It almost sounds as though Alexisonfire is trying to knock some of the oxidation which may have built up over the band’s downtime off as guitars skronk atonally at the opening of “Committed To The Crime” and, after about thirty seconds, it feels gratifying when Jordan Hastings’ drums set up containment around the field and Chris Steele’s slithers in to add a great sense of menace. It’s in that moment that fans who have wondered quietly but hoped that there may still be fuel left in the cylinders of Alexisonfire are first tempted with satisfaction and, when George Pettit’s voice enters the mix followed by Wade MacNeil and Dallas Green, the engine proves that it has been well-primed and answers with an explosion. The results are spectacular; there is no need for listeners to give any more time for the band to get back into fighting shape, they’re ready to go and, when Dallas Green asks, “Which side are you on,” fans will already know they’re right there with the band – as though they never left.

○ ○ ○ ○ ○ ○ ○

Aim: Continue the review of Alexisonfire's "Committed To The Crime" above, starting after its final sentence. The data that comes next is separate material, unrelated to the review above.

Saved data entries:

○ ○ ○ ○ ○ ○ ○

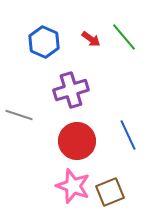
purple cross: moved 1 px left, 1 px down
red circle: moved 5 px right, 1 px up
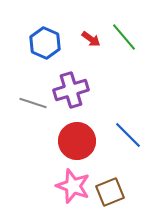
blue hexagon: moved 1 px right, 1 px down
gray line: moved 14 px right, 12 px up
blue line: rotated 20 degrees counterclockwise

○ ○ ○ ○ ○ ○ ○

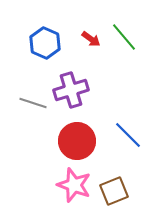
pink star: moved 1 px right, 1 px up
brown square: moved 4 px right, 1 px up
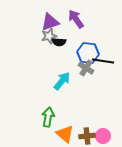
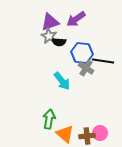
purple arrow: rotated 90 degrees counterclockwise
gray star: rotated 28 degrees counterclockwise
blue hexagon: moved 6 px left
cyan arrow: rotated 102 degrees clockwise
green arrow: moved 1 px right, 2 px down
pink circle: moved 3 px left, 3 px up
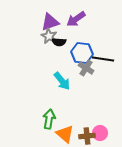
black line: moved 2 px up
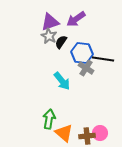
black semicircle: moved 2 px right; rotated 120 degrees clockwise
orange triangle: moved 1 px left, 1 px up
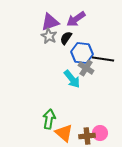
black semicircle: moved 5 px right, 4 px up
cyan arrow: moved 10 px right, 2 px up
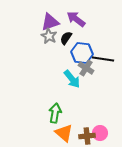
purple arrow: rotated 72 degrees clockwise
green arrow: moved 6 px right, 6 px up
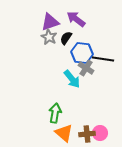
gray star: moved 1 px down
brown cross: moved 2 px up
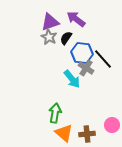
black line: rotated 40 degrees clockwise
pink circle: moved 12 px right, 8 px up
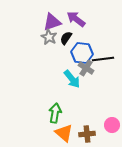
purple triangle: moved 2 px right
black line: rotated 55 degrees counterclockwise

○ ○ ○ ○ ○ ○ ○

Result of the exercise:
After “Committed To The Con” lets out, both the band and fans will be warm and ready for more – and Alexisonfire (wisely) doesn’t give listeners a second to cool off at all; they just keep driving with “Sweet Dreams (Of Otherness)”. There, Steele pins down a low end that is as gorgeous as it is bottomless while Green sighs his way into a captivating examination of existential conflict which binds itself to no particular time or place (check out lines like, “Flashes lit up the darkness of wartime/ You can see the paleness of worn nerves/ These were the places that made us/ Now riddled with the ghosts of another world”) and is incredibly affecting because of that. True, the tempo goes out of its way to drag along and the higher notes in Green’s vocal strike against the low end in a way which could only be characterized as harrowing, but the way it all builds together amounts to a very comforting result; after the aggression which precedes it and the heartfelt hurt which follows it, “Sweet Dreams (Of Otherness)” functions as the great dramatic development on the A-side of the album. Simply said, “Sweet Dreams” is the first essential moment on Otherness and, after the song lets out and “Sans Soliel” walks in, it feels like an achievement for which “Sans Soleil” only tries to offer a denouement.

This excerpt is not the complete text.